Work required: Transcribe the data that follows without changing a word, and omit the pictures.

Source data:
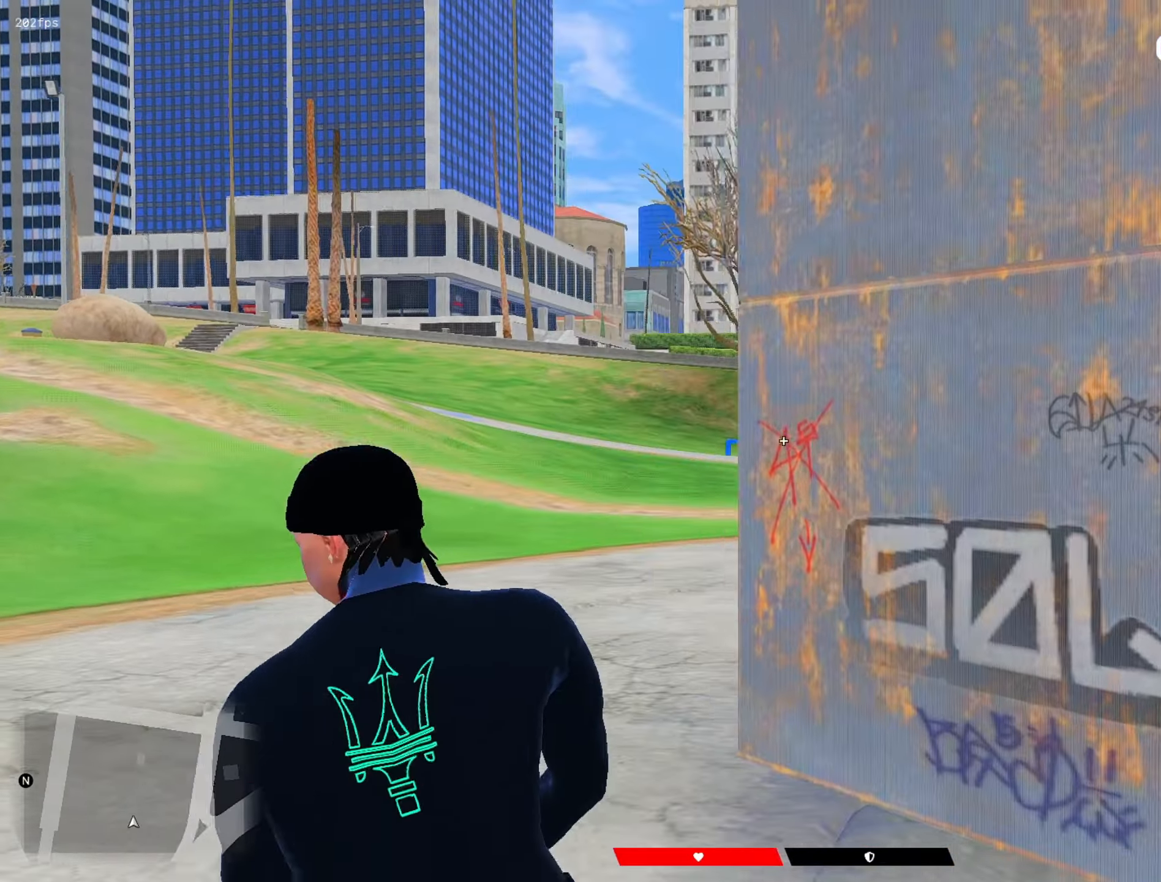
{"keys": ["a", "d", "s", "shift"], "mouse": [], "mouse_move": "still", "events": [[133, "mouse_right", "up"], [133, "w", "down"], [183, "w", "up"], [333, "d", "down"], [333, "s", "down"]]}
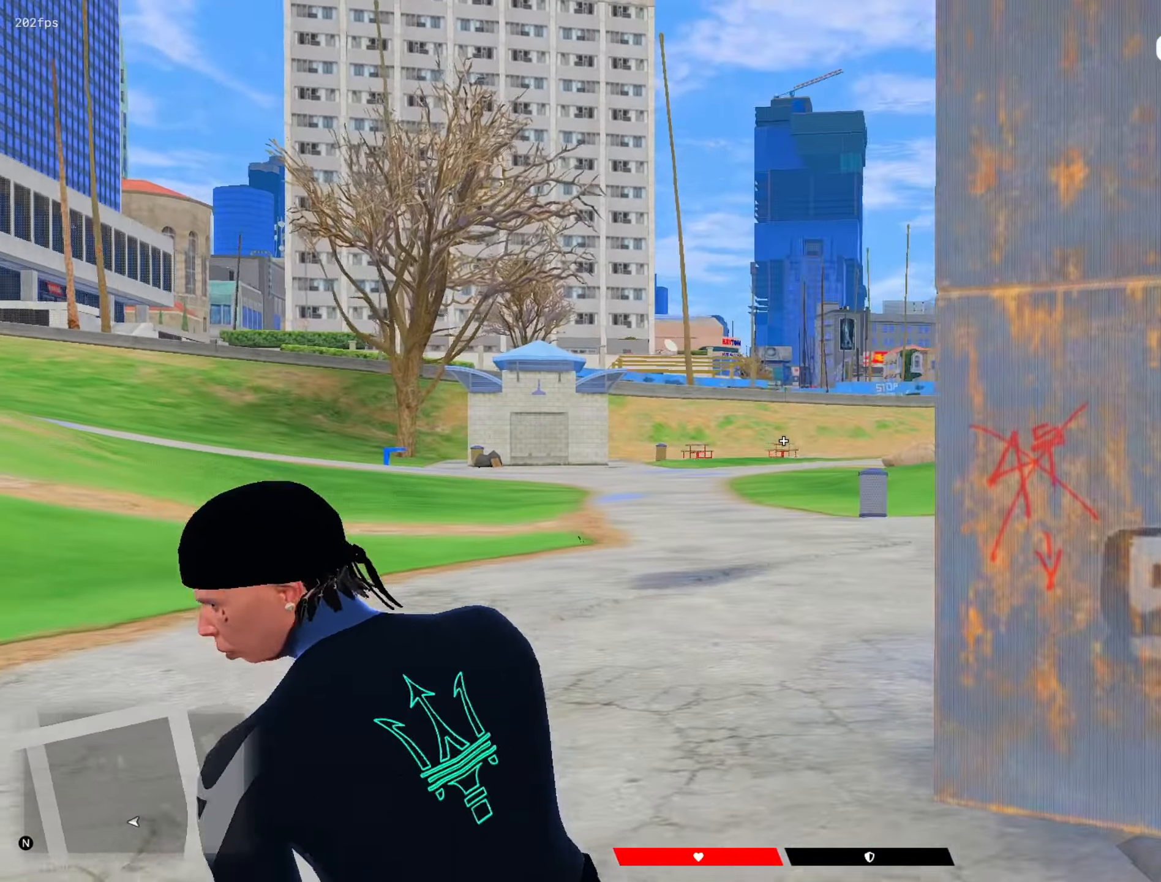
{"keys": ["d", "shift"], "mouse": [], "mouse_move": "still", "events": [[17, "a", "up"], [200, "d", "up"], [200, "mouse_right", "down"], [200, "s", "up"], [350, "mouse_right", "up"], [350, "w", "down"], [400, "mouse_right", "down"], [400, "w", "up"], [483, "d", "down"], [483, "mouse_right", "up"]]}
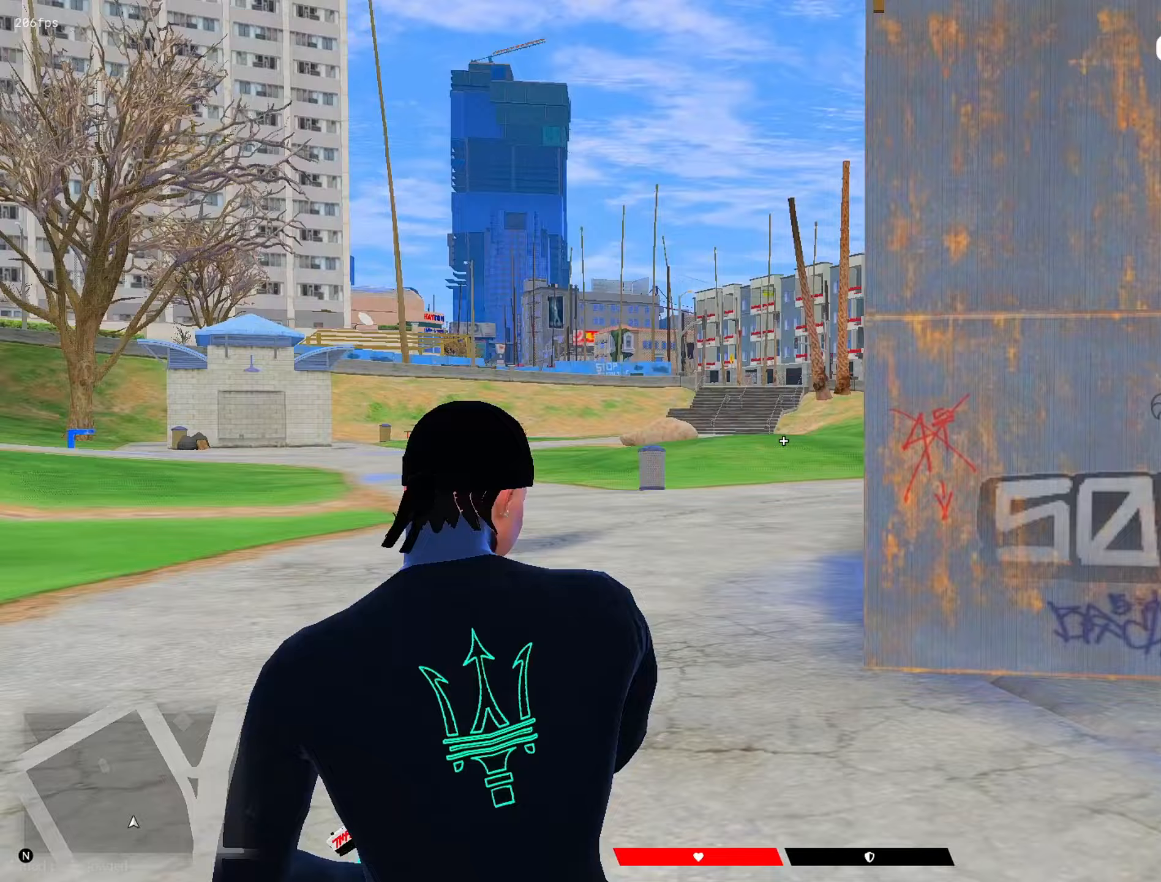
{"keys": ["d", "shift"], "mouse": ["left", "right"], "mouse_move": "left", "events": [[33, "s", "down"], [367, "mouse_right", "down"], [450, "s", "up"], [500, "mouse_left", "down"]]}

Output of the task:
{"keys": ["a", "d", "s", "shift"], "mouse": [], "mouse_move": "still", "events": [[133, "mouse_right", "up"], [133, "w", "down"], [183, "w", "up"], [333, "d", "down"], [333, "s", "down"]]}
{"keys": ["d", "shift"], "mouse": [], "mouse_move": "still", "events": [[17, "a", "up"], [200, "d", "up"], [200, "mouse_right", "down"], [200, "s", "up"], [350, "mouse_right", "up"], [350, "w", "down"], [400, "mouse_right", "down"], [400, "w", "up"], [483, "d", "down"], [483, "mouse_right", "up"]]}
{"keys": ["d", "shift"], "mouse": ["left", "right"], "mouse_move": "left", "events": [[33, "s", "down"], [367, "mouse_right", "down"], [450, "s", "up"], [500, "mouse_left", "down"]]}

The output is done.